Recent advances in (soil moisture) triple collocation analysis

Authors: GRUBER, ALEX - Vienna University Of Technology; SU, CHUN-HSU - University Of Melbourne; ZWIEBECK, A. - Vienna University Of Technology; Crow, Wade; DORIGO, W.A. - Vienna University Of Technology; WAGNER, W. - Vienna University Of Technology

Submitted to: International Journal of Applied Earth Observation and Geoinformation
Publication Type: Peer Reviewed Journal
Publication Acceptance Date: 8/1/2015
Publication Date: 4/15/2016
Citation: Gruber, A., Su, C., Zwiebeck, A., Crow, W.T., Dorigo, W., Wagner, W. 2016. Recent advances in (soil moisture) triple collocation analysis. International Journal of Applied Earth Observation and Geoinformation. 45(B):200-211. doi: 10.1016/j.jag.2015.09.002.

Interpretive Summary: Knowledge of soil moisture availability is critical for a range of agricultural and water resource applications. Soil moisture estimates can be obtained from remote sensing observations. However, such observations are difficult to evaluate due to a severe lack of ground-based soil moisture observations. Recently, statistical techniques have been developed that allow us to estimate the accuracy of remotely-sensed soil moisture observations without the direct use of ground-based observations for comparison.
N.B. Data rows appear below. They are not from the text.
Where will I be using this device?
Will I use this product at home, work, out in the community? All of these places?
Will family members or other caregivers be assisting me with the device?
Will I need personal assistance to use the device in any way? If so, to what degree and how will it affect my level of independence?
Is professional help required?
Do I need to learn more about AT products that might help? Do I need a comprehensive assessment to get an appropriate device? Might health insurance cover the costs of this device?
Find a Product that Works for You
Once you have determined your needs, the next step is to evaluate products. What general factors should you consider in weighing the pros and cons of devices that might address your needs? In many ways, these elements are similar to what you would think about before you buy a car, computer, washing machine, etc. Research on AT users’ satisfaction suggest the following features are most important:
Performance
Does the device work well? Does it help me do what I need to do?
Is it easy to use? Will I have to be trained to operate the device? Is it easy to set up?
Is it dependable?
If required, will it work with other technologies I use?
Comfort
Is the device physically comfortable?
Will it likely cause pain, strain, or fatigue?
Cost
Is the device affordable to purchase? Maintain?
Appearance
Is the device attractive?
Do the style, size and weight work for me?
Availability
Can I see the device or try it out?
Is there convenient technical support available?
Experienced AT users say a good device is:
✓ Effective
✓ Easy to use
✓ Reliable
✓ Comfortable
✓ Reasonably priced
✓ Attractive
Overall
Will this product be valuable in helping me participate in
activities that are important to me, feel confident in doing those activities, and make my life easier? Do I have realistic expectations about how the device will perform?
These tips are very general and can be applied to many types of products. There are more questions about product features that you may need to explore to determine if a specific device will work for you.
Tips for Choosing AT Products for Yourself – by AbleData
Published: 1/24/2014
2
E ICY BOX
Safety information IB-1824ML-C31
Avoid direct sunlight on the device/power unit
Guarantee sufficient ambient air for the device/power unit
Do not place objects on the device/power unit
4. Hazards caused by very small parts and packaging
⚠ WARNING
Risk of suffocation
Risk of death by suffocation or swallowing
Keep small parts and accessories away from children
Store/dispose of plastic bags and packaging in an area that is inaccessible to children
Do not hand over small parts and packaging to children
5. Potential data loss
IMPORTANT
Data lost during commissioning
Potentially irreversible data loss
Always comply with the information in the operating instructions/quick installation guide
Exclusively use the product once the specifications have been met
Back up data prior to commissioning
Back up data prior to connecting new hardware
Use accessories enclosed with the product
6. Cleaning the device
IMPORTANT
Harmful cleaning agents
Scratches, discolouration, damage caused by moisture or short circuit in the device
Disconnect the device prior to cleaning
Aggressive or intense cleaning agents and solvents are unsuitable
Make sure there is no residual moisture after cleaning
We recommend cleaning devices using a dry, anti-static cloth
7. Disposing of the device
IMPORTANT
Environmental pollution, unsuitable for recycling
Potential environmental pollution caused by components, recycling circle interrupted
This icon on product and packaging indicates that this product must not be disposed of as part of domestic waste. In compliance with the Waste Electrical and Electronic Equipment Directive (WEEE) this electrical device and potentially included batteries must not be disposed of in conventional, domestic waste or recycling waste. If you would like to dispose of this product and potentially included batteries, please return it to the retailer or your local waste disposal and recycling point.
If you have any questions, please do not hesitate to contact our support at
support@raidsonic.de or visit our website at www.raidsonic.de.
This paper reviews the state-of-the art for these techniques and extends them to provide more useful information regarding the quality of surface soil moisture estimates provided by remote sensing. The techniques reviewed and developed by this paper will be used by developers of agricultural drought monitors as they attempt to fully integrate remotely-sensed soil moisture retrievals into their operational products. As such, it will eventual help us to better detect and mitigate the economic consequences of agricultural drought.

Technical Abstract: To date, triple collocation (TC) analysis is one of the most important methods for the global scale evaluation of remotely sensed soil moisture data sets. In this study we review existing implementations of soil moisture TC analysis as well as investigations of the assumptions underlying the method. Different notations that are used to formulate the TC problem are shown to be mathematically identical. While many studies have investigated issues related to possible violations of the underlying assumptions, only few TC modifications have been proposed to mitigate the impact of these violations. Moreover, assumptions, which are often understood as a limitation that is unique to TC analysis are shown to be common also to other conventional performance metrics. Noteworthy advances in TC analysis have been made in the way error estimates are being presented by moving from the investigation of absolute error variance estimates to the investigation of signal-to-noise ratio (SNR) metrics. Here we review existing error presentations and propose the combined investigation of the SNR (expressed in logarithmic units), the unscaled error variances, and the soil moisture sensitivities of the data sets as an optimal strategy for the evaluation of remotely-sensed soil moisture data sets.